* _YOUR OBJECTIVE_: Retype every entry below without pictures.

* _DATA SECTION_:
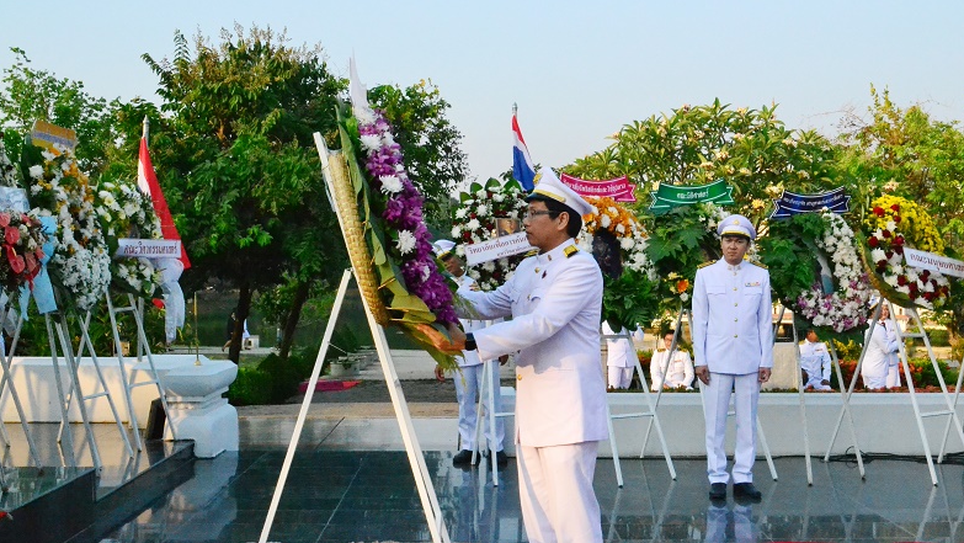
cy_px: 306
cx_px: 489
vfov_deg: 25.7
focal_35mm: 47
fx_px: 1190
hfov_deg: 44.1
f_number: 16
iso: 6400
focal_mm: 29
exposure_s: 1/1000
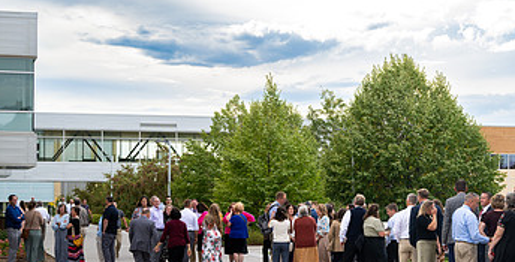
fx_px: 1242
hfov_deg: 23.1
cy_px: 195
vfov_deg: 12.0
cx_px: 405
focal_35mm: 93
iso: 200
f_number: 4
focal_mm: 50
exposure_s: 1/640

* _ANSWER SECTION_:
cy_px: 306
cx_px: 489
vfov_deg: 25.7
focal_35mm: 47
fx_px: 1190
hfov_deg: 44.1
f_number: 16
iso: 6400
focal_mm: 29
exposure_s: 1/1000
fx_px: 1242
hfov_deg: 23.1
cy_px: 195
vfov_deg: 12.0
cx_px: 405
focal_35mm: 93
iso: 200
f_number: 4
focal_mm: 50
exposure_s: 1/640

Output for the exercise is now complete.